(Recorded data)
--------------------------------
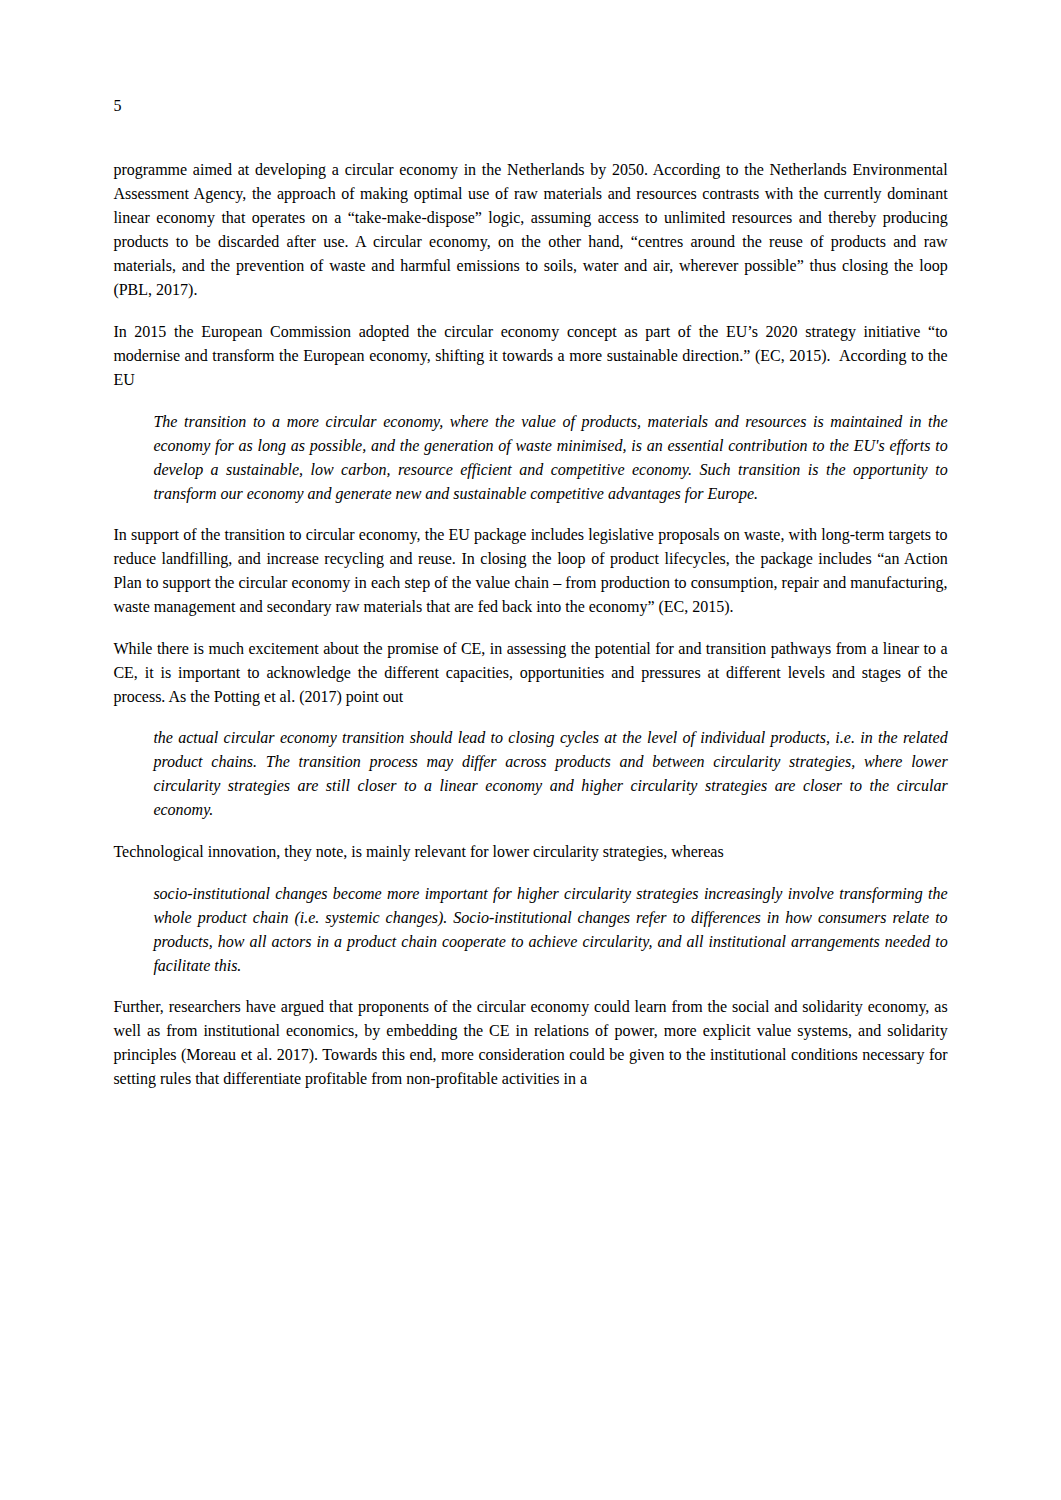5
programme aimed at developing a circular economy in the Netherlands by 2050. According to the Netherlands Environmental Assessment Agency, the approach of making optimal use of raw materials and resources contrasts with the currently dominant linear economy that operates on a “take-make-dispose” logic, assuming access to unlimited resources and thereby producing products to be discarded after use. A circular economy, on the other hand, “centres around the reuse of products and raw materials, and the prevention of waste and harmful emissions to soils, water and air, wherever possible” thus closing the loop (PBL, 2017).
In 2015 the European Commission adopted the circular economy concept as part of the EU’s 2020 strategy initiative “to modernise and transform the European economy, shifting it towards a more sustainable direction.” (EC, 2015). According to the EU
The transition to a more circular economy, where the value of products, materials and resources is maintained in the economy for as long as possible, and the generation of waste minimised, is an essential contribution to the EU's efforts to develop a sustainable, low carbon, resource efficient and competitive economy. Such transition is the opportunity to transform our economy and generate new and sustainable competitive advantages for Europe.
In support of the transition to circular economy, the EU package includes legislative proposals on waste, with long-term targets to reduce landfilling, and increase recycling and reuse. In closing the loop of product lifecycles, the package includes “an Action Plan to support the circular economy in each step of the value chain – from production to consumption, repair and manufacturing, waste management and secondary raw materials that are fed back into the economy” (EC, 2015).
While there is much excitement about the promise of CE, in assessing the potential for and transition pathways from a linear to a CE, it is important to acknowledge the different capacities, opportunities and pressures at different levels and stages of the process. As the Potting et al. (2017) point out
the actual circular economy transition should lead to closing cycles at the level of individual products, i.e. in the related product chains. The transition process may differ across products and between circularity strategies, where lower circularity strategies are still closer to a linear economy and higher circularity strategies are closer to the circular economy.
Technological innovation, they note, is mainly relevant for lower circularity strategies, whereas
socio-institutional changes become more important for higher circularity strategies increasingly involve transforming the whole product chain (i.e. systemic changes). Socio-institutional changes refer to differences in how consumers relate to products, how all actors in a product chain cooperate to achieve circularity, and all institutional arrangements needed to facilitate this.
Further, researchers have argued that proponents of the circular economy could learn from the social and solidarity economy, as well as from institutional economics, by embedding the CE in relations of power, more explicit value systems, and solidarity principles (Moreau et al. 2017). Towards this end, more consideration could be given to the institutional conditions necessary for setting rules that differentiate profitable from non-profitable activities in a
--------------------------------
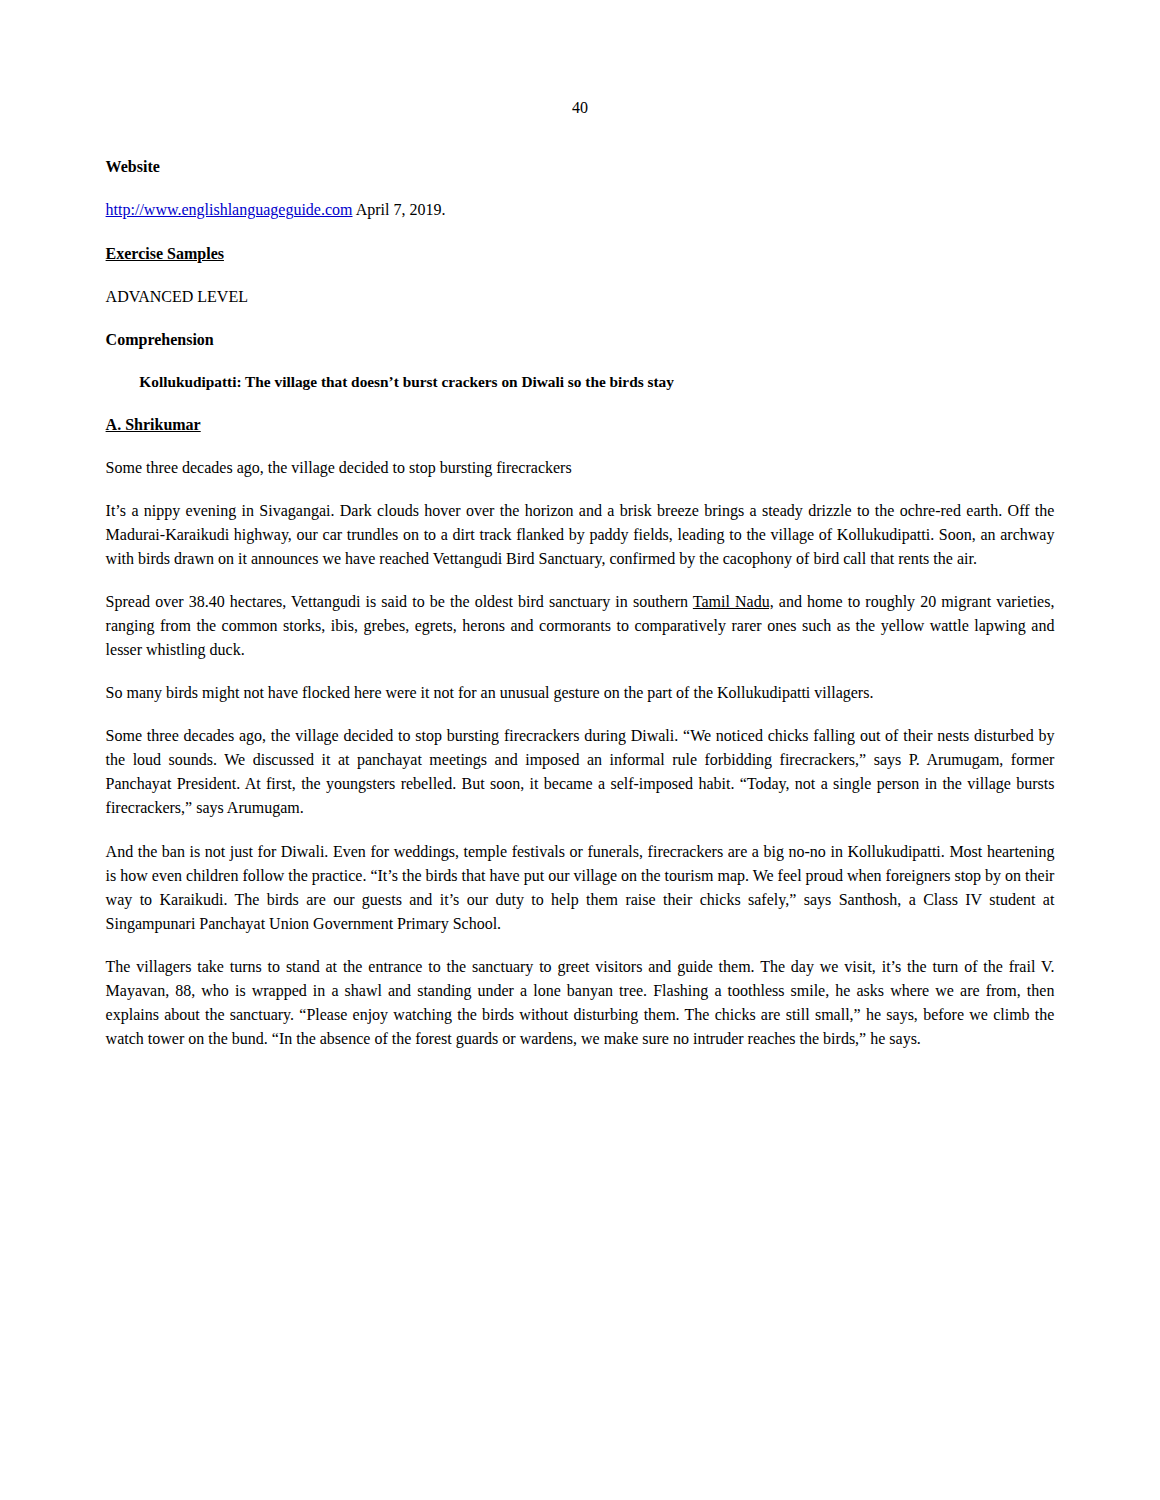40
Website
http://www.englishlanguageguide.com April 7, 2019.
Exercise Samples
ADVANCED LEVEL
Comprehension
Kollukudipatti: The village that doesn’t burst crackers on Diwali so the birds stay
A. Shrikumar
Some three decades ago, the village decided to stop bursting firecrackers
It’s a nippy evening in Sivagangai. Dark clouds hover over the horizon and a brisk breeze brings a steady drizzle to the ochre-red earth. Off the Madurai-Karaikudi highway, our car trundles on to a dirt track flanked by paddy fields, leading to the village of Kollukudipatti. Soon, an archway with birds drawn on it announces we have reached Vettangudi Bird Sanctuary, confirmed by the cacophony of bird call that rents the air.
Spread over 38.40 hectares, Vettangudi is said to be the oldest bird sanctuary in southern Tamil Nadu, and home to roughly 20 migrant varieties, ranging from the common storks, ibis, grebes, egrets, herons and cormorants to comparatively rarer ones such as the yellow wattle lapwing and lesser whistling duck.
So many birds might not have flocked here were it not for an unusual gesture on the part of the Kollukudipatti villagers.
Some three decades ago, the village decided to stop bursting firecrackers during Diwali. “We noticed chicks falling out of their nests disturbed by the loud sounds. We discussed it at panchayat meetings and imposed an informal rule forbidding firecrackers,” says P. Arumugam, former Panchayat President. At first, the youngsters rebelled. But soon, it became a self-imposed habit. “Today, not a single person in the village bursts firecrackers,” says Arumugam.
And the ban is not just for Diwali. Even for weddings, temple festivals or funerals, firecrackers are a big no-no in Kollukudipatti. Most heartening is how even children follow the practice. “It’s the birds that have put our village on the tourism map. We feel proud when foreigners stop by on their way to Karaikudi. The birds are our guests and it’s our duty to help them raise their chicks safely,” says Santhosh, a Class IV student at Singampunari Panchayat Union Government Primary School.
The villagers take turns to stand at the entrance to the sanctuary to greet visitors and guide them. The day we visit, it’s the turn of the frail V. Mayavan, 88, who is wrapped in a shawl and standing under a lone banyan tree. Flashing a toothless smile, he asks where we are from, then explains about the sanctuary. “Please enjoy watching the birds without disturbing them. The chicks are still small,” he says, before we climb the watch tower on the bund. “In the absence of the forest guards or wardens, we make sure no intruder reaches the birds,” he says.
--------------------------------
What you need to do: Please show the lines in the entries above that hold the string "bursting".

Finished exercise:
Some three decades ago, the village decided to stop bursting firecrackers
Some three decades ago, the village decided to stop bursting firecrackers during Diwali. “We noticed chicks falling out of their nests disturbed by the loud sounds. We discussed it at panchayat meetings and imposed an informal rule forbidding firecrackers,” says P. Arumugam, former Panchayat President. At first, the youngsters rebelled. But soon, it became a self-imposed habit. “Today, not a single person in the village bursts firecrackers,” says Arumugam.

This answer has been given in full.